• **Exercise description**:
Reproduce word for word the lines in the entries below, from the line containing "This isn't about telling" through the line containing "never unsee it. Once", including both of those lines.
——————
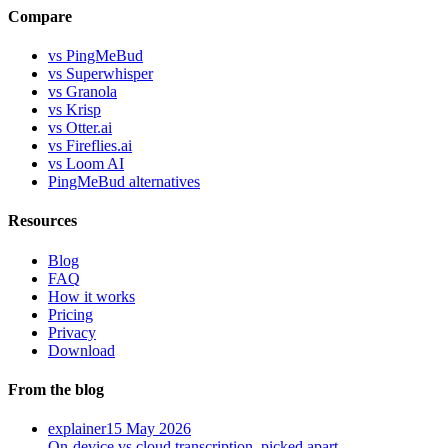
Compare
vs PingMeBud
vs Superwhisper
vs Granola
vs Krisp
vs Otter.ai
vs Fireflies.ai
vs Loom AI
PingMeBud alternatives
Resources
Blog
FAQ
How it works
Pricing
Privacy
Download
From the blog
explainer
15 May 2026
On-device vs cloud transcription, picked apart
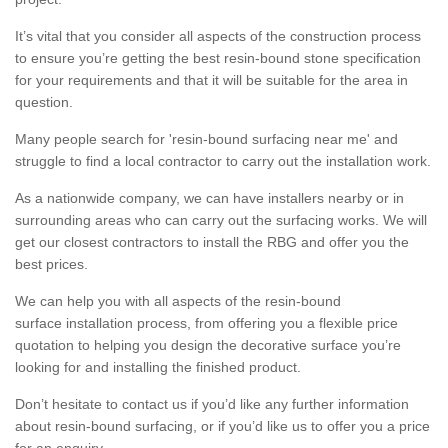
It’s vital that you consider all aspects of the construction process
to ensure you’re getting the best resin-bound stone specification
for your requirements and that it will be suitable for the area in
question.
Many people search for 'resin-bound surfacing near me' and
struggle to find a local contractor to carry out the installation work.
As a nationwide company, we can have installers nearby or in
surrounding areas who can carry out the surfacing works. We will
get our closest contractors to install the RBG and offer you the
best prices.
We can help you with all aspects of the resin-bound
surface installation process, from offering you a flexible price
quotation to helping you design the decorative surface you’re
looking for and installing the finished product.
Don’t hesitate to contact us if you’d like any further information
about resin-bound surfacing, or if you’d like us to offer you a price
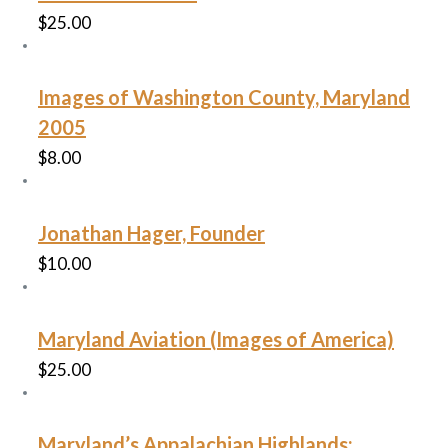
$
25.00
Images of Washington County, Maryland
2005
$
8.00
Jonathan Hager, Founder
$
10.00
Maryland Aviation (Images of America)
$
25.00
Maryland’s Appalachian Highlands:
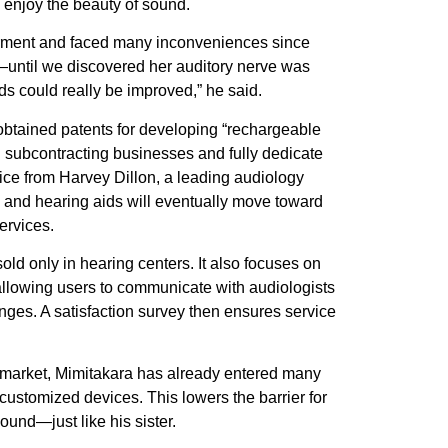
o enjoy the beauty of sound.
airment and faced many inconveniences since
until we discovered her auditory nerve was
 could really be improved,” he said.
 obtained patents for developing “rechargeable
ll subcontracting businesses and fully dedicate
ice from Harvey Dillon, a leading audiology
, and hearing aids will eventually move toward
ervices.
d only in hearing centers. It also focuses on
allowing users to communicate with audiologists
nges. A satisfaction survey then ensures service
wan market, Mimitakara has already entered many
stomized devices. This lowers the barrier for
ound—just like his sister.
——————
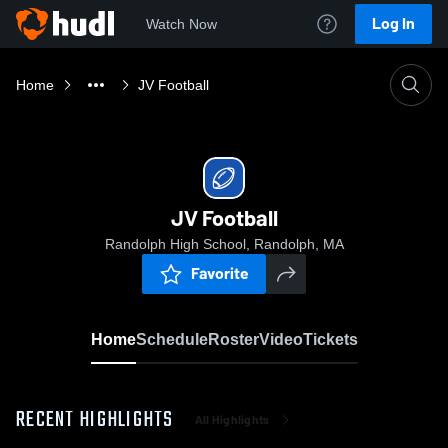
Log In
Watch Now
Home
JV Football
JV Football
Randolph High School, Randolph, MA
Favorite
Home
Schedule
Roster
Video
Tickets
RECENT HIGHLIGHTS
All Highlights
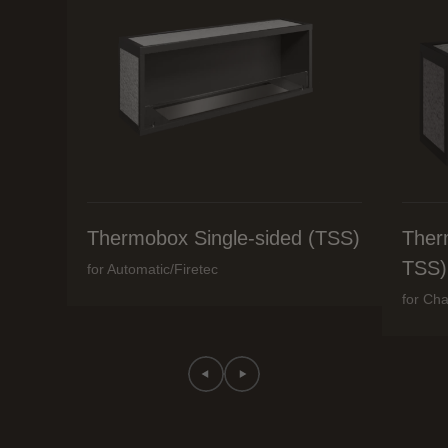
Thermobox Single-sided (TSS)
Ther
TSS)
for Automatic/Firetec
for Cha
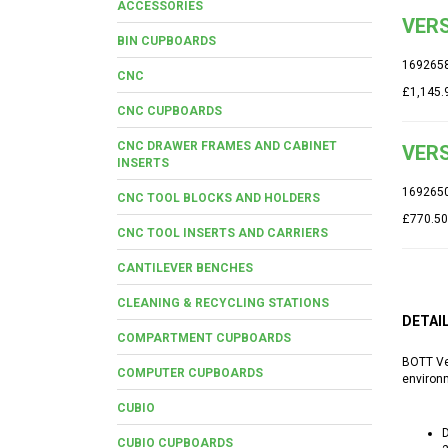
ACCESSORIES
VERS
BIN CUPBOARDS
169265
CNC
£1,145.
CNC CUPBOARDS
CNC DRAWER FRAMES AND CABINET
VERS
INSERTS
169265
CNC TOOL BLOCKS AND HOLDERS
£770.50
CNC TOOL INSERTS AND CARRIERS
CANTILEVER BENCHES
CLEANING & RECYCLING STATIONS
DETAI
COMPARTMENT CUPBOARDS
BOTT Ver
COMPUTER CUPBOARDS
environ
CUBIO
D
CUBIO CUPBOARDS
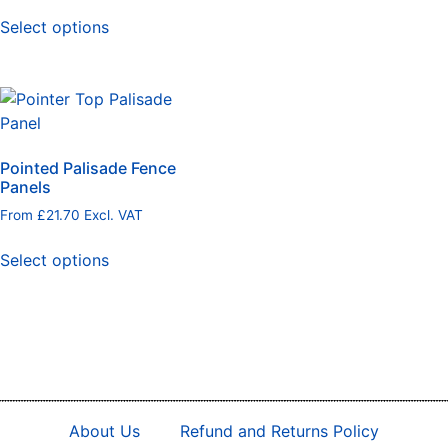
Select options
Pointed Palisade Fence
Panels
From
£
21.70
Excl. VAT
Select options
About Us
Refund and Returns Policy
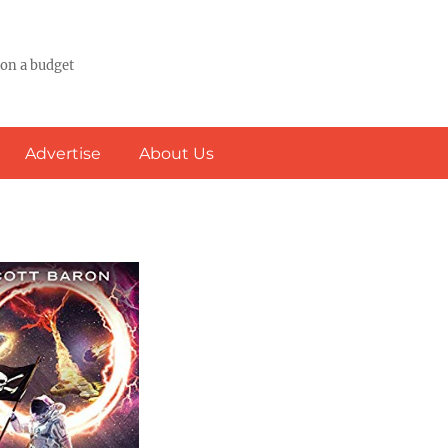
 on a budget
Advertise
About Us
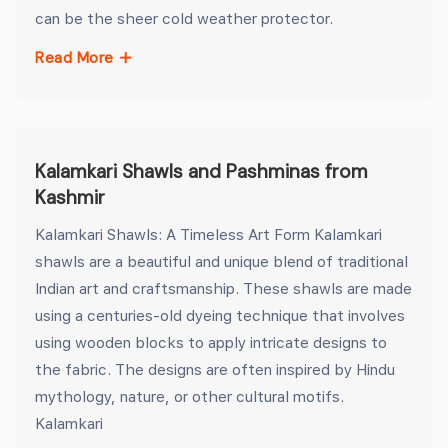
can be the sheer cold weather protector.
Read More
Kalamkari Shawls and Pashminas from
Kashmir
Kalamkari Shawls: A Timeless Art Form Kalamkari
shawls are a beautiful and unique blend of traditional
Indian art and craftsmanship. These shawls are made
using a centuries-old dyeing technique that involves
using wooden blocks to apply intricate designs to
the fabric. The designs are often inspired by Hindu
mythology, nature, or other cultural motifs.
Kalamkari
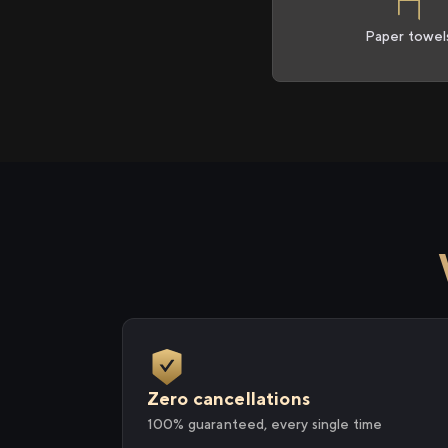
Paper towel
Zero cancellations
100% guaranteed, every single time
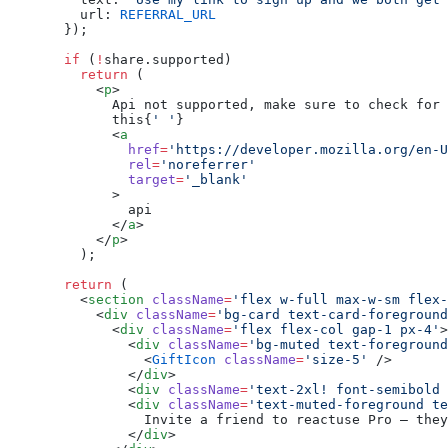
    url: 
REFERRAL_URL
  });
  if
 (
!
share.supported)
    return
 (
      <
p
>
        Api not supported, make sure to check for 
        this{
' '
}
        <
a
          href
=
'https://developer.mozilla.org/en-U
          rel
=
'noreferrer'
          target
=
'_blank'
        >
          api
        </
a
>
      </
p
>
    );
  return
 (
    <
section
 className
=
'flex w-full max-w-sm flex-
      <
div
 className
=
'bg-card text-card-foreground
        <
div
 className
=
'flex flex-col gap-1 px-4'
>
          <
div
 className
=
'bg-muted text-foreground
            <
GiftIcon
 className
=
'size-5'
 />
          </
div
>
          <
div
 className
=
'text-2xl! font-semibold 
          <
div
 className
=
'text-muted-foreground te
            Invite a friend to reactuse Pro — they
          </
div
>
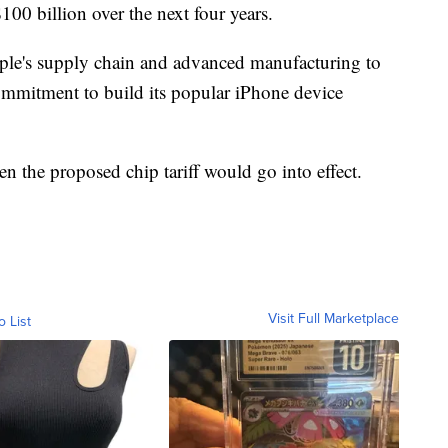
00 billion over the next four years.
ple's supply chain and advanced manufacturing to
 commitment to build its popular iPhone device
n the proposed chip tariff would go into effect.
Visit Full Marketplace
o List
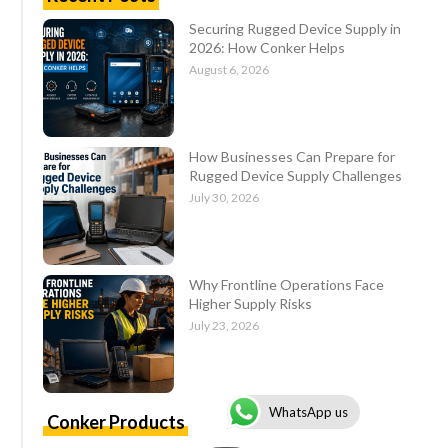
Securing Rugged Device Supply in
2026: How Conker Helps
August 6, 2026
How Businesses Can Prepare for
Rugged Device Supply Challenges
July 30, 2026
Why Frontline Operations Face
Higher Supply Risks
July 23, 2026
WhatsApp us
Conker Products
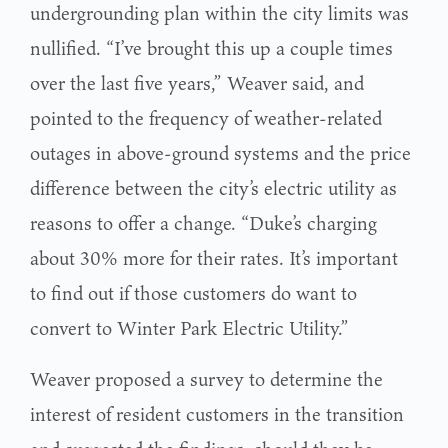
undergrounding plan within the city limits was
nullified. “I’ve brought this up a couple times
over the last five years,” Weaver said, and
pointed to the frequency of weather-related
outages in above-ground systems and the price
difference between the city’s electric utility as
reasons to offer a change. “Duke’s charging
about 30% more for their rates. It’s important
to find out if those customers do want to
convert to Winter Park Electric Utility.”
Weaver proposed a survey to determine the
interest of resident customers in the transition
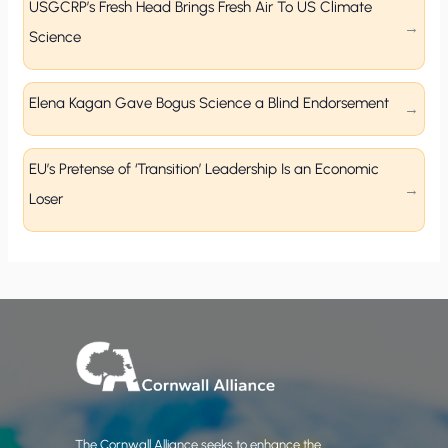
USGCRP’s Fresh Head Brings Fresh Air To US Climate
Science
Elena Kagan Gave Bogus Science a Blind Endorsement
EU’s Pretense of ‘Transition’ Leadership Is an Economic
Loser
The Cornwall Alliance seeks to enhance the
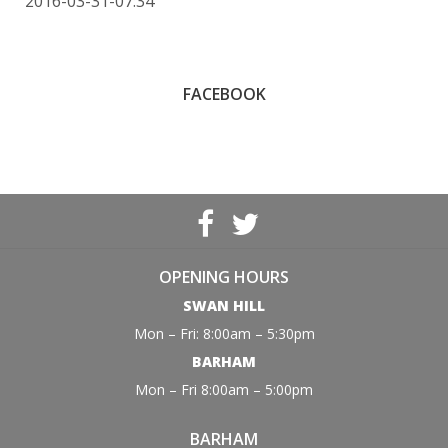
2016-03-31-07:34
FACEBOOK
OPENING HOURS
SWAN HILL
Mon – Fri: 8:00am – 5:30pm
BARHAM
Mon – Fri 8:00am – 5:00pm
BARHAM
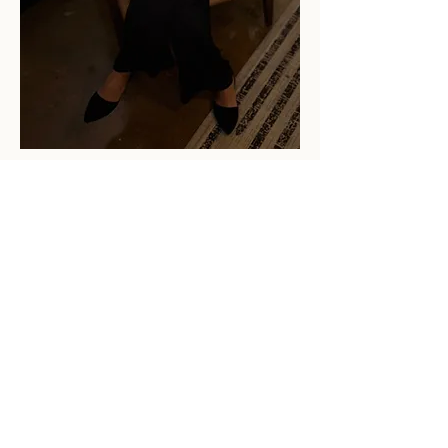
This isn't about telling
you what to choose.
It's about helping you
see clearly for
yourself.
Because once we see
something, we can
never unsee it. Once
——————
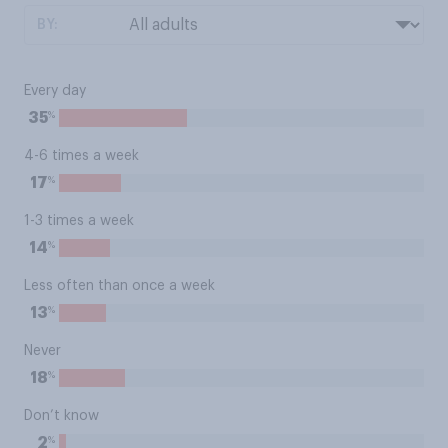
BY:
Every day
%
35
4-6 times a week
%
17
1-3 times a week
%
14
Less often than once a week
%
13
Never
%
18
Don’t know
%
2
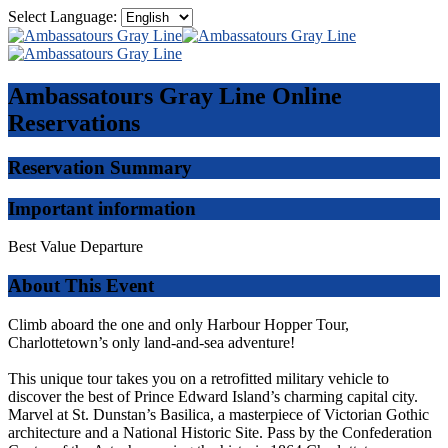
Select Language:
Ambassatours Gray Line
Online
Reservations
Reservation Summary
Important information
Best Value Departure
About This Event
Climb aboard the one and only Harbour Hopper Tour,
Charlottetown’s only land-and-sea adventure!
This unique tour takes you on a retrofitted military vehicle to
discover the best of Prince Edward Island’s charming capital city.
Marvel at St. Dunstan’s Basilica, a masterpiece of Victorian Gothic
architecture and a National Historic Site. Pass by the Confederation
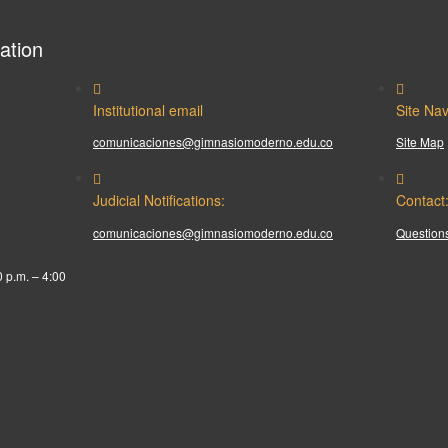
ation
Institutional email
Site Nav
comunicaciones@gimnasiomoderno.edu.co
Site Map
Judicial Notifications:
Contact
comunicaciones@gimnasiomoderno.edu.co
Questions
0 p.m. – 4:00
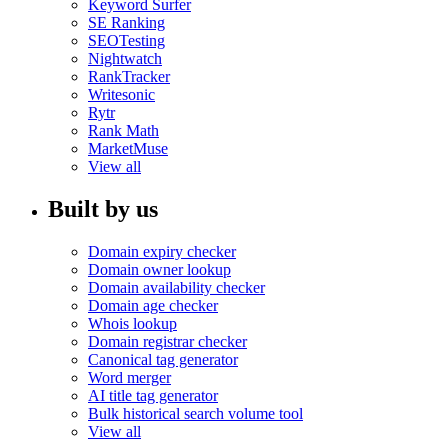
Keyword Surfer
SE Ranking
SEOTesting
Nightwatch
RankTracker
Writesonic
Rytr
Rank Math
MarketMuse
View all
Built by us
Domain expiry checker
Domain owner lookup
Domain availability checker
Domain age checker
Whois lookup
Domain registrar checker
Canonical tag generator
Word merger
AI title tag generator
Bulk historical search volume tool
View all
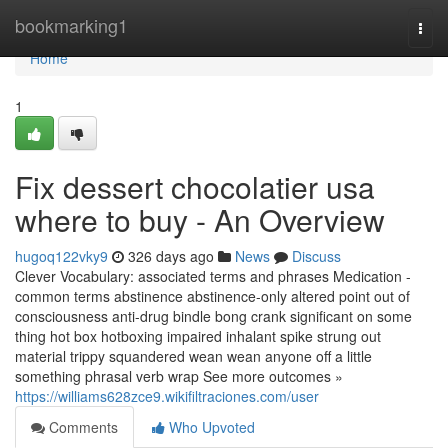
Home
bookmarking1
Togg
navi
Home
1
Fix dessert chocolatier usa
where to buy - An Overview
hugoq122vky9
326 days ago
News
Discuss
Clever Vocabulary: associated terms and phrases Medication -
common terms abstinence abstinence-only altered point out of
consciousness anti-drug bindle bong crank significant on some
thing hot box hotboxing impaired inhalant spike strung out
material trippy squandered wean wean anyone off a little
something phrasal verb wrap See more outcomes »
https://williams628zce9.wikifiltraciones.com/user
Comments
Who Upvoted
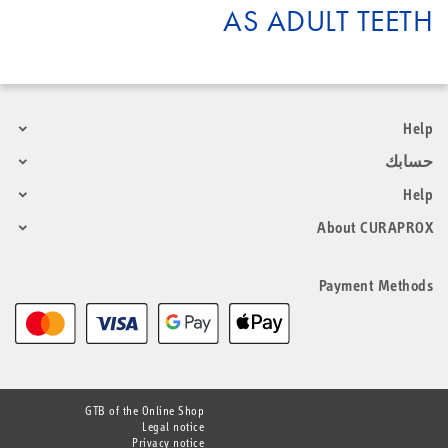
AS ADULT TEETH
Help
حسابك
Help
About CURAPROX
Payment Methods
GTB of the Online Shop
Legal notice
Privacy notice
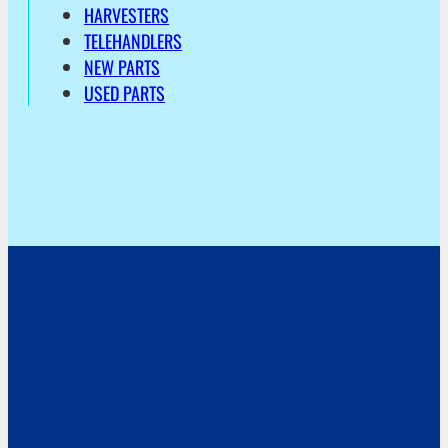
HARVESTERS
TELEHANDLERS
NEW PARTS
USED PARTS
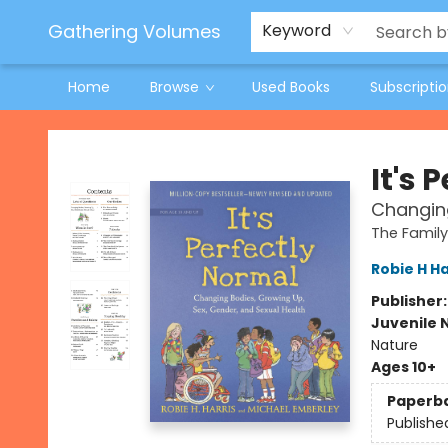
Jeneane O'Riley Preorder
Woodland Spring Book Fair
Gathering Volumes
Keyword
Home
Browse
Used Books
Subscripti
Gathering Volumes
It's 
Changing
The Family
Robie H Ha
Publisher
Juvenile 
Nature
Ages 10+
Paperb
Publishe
——————
• **Task result**:
This isn't about telling
you what to choose.
It's about helping you
see clearly for
yourself.
Because once we see
something, we can
never unsee it. Once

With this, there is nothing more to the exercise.